13.2 Hymatik does not provide compensation for expenses or damages that such errors may have caused the Buyer, unless and to the extent that the supplier in question compensates them.

13.3 Hymatik is not liable for errors in any installation that has not been carried out by Hymatik.

13.4 Defective parts must be submitted free of charge to Hymatik on request.

13.5 Defects do not entitle the Buyer to termination of the agreement, discount of the purchase price, or withholding payment for delivered goods.

13.6 Modification of or interference with the items without Hymatik's written consent releases Hymatik from any obligation.

14. Indirect losses
14.1 Hymatik is never liable or responsible for any operating losses, profit losses or other indirect losses in connection with goods sold, including losses that arise as a result of delays or defects in the goods sold.

15. Product liability
15.1 The current product rules in Danish law apply to product liability.
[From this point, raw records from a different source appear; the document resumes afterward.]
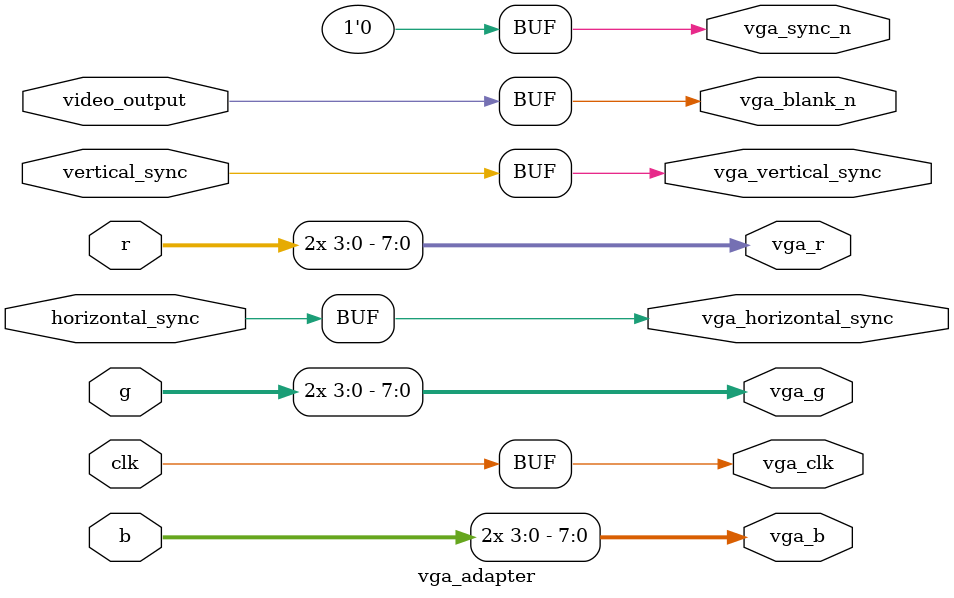
<source format=v>
module vga_adapter
(
	input  [3:0] r,
	input  [3:0] g,
	input  [3:0] b,
	input  horizontal_sync,
	input  vertical_sync,
	input  video_output,
	
	output [7:0] vga_r,
	output [7:0] vga_g,
	output [7:0] vga_b,
	output vga_horizontal_sync,
	output vga_vertical_sync,
	output vga_clk,
	output vga_blank_n,
	output vga_sync_n,

	input  clk
);

assign vga_r = {r,r};
assign vga_g = {g,g};
assign vga_b = {b,b};

assign vga_horizontal_sync = horizontal_sync;
assign vga_vertical_sync = vertical_sync;
assign vga_clk = clk;
assign vga_blank_n = video_output;
assign vga_sync_n = 1'b0;

endmodule
</source>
15.2 Under no circumstances is Hymatik liable for operating losses, lost earnings or other indirect losses.

15.3 The Buyer may not make claims against Hymatik for damages regarding product liability made by a third party against Hymatik if Hymatik is not liable to the Buyer in accordance with these terms of sale and delivery.

16. Force majeure

16.1 The following circumstances give rise to exemption from liability when they occur after agreement been reached and prevent its fulfillment: Labor disputes, strikes, lockouts and any other circumstances beyond the control of the parties, such as fire, war, mobilization or unforeseen military calls of a similar nature, acts of sabotage , requisition, seizure, currency restrictions, riots and unrest, lack of means of transport, general shortage of goods, restrictions on propellants and defects in deliveries from subcontractors, or delays in such deliveries due to some of the circumstances mentioned in this paragraph.
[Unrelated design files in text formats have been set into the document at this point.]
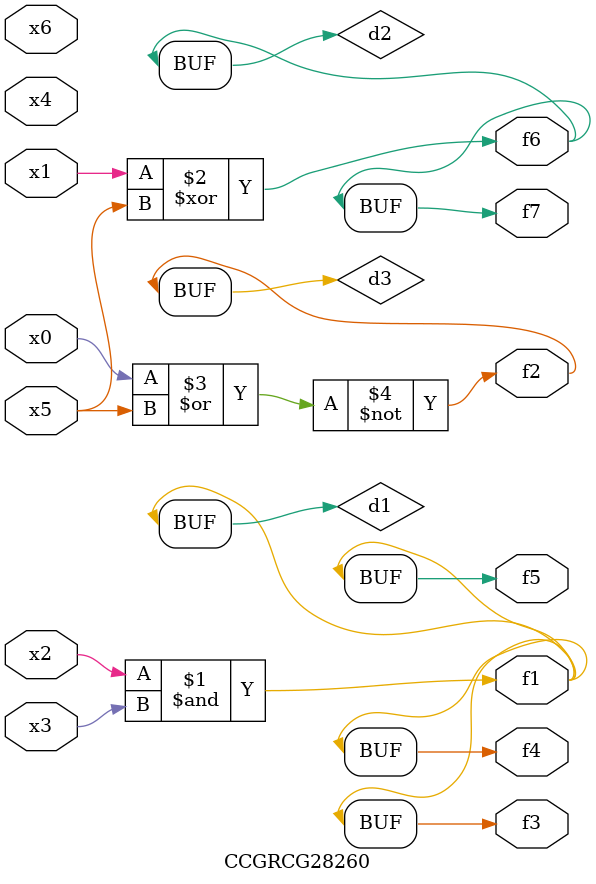
<source format=v>
module CCGRCG28260(
	input x0, x1, x2, x3, x4, x5, x6,
	output f1, f2, f3, f4, f5, f6, f7
);

	wire d1, d2, d3;

	and (d1, x2, x3);
	xor (d2, x1, x5);
	nor (d3, x0, x5);
	assign f1 = d1;
	assign f2 = d3;
	assign f3 = d1;
	assign f4 = d1;
	assign f5 = d1;
	assign f6 = d2;
	assign f7 = d2;
endmodule

</source>
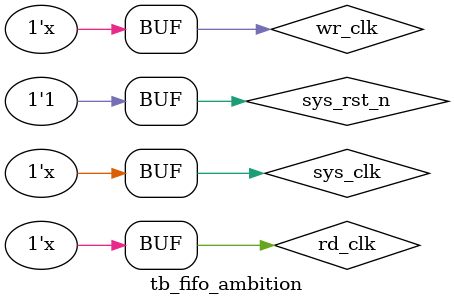
<source format=v>

`timescale 1ns/1ps
module tb_fifo_ambition();
   reg  sys_clk     ;
   reg  sys_rst_n   ;
 
   reg  wr_clk      ;
   reg [15:0] wr_data     ;
   reg  wr_en       ;

   reg  rd_clk      ;
   reg  rd_en       ;
   wire [15:0]  rd_data     ;
   wire empty;

initial begin
    sys_clk = 1'b0;
    wr_clk = 1'b0;
    rd_clk = 1'b0;
    sys_rst_n <= 1'b0;
    #40;
    sys_rst_n <= 1'b1;
end


always #10 sys_clk = ~sys_clk;

always #14   wr_clk = ~wr_clk;

always #42  rd_clk = ~rd_clk;

reg [15:0] cnt_count;

always@(posedge wr_clk or negedge sys_rst_n)
begin
    if(~sys_rst_n)
        cnt_count <= 16'd0;
    else 
        cnt_count <= cnt_count + 1'b1;
end

always@(posedge wr_clk or negedge sys_rst_n)
begin
    if(~sys_rst_n)
        wr_data <= 16'd0;
    else
        wr_data <= cnt_count;
end


always@(posedge wr_clk or negedge sys_rst_n)
begin
    if(~sys_rst_n)
        wr_en <= 1'b0;
    else if(cnt_count == 'd1)
        wr_en <= 1'b1;
    else
        wr_en <= wr_en;
end

always@(posedge rd_clk or negedge sys_rst_n)
begin
    if(~sys_rst_n)
        rd_en <= 1'b0;
    else if(cnt_count >= 'd2)
        rd_en <= 1'b1;
    else
        rd_en <= rd_en;
end

fifo_ambition_top fifo_ambition_inst
(
   .sys_clk    (sys_clk  )  ,
   .sys_rst_n  (sys_rst_n)  ,
  
   .wr_clk     (wr_clk   )  ,
   .wr_data    (wr_data  )  ,
   .wr_en      (wr_en    )  ,
  
   .rd_clk     (rd_clk   )  ,
   .rd_en      (rd_en    )  ,
   .rd_data    (rd_data  ) 


);

endmodule

</source>
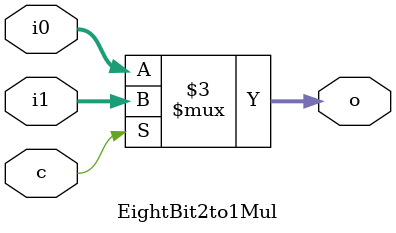
<source format=sv>
`timescale 1ns / 1ps


module EightBit2to1Mul(input logic [7:0] i0, i1,
                       input logic  c,
                       output logic [7:0] o);
    
always_comb
    if(c)
        o = i1;
    else
        o = i0;   
endmodule
</source>
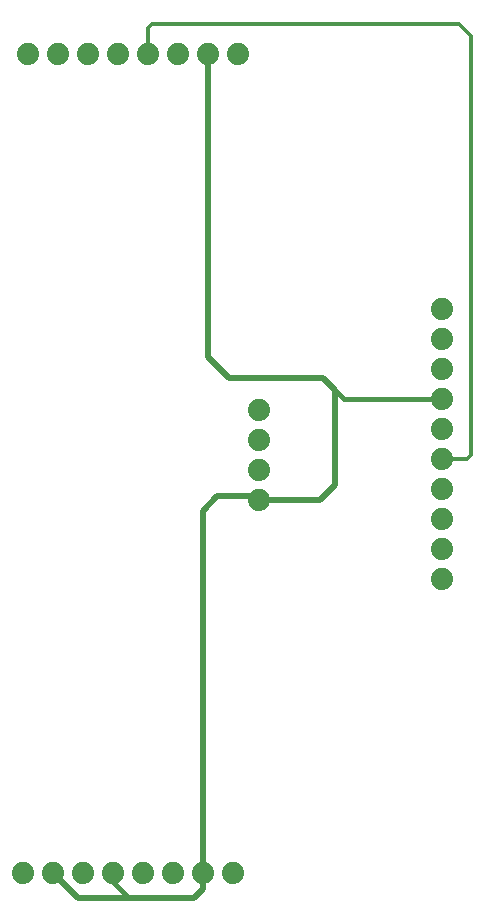
<source format=gbr>
G04 EAGLE Gerber RS-274X export*
G75*
%MOMM*%
%FSLAX34Y34*%
%LPD*%
%INTop Copper*%
%IPPOS*%
%AMOC8*
5,1,8,0,0,1.08239X$1,22.5*%
G01*
%ADD10C,1.879600*%
%ADD11C,0.508000*%
%ADD12C,0.406400*%
%ADD13C,0.304800*%


D10*
X469900Y794700D03*
X495300Y794700D03*
X520700Y794700D03*
X546100Y794700D03*
X571500Y794700D03*
X596900Y794700D03*
X622300Y794700D03*
X647700Y794700D03*
X820000Y350000D03*
X820000Y375400D03*
X820000Y400800D03*
X820000Y426200D03*
X820000Y451600D03*
X820000Y477000D03*
X820000Y502400D03*
X820000Y527800D03*
X820000Y553200D03*
X820000Y578600D03*
X665800Y493100D03*
X665800Y467700D03*
X665800Y442300D03*
X665800Y416900D03*
X465300Y101600D03*
X490700Y101600D03*
X516100Y101600D03*
X541500Y101600D03*
X566900Y101600D03*
X592300Y101600D03*
X617700Y101600D03*
X643100Y101600D03*
D11*
X665800Y416900D02*
X670000Y416900D01*
X617700Y407700D02*
X617700Y101600D01*
X617700Y407700D02*
X630000Y420000D01*
X666900Y420000D01*
X670000Y416900D01*
X490700Y101600D02*
X512300Y80000D01*
X555000Y80000D01*
X610000Y80000D01*
X617700Y87700D01*
X617700Y101600D01*
X730000Y430000D02*
X730000Y510000D01*
X730000Y430000D02*
X716900Y416900D01*
X665800Y416900D01*
X622300Y537700D02*
X622300Y794700D01*
X640000Y520000D02*
X720000Y520000D01*
X730000Y510000D01*
X640000Y520000D02*
X622300Y537700D01*
D12*
X541500Y101600D02*
X541500Y93500D01*
X555000Y80000D01*
X737500Y502500D02*
X730000Y510000D01*
X737500Y502500D02*
X737600Y502400D01*
X820000Y502400D01*
D13*
X820000Y451600D02*
X841600Y451600D01*
X845000Y455000D01*
X845000Y810000D01*
X835000Y820000D01*
X575000Y820000D01*
X571500Y816500D01*
X571500Y794700D01*
M02*

</source>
16.2 The party who wishes to invoke some of the circumstances mentioned in paragraph 16.1, shall without undue delay notify the other party in writing of the occurrence and termination of the event.

16.3 Both parties are entitled to terminate the agreement by written notice to the other when its fulfillment within a reasonable time becomes impossible due to some of the circumstances mentioned in paragraph 16.1.

17. Competent court
17.1 Any dispute that may arise in connection with the fulfillment of the agreement entered into in relation to these terms of sale and delivery as well as any matter in connection, shall be settled at Hymatik's home court in Odense. Any dispute must be settled in accordance with the provisions of Act no. 237 of 28 March 2003 (Danish Sale of Goods Act) to the extent that this has not been opted out by the above.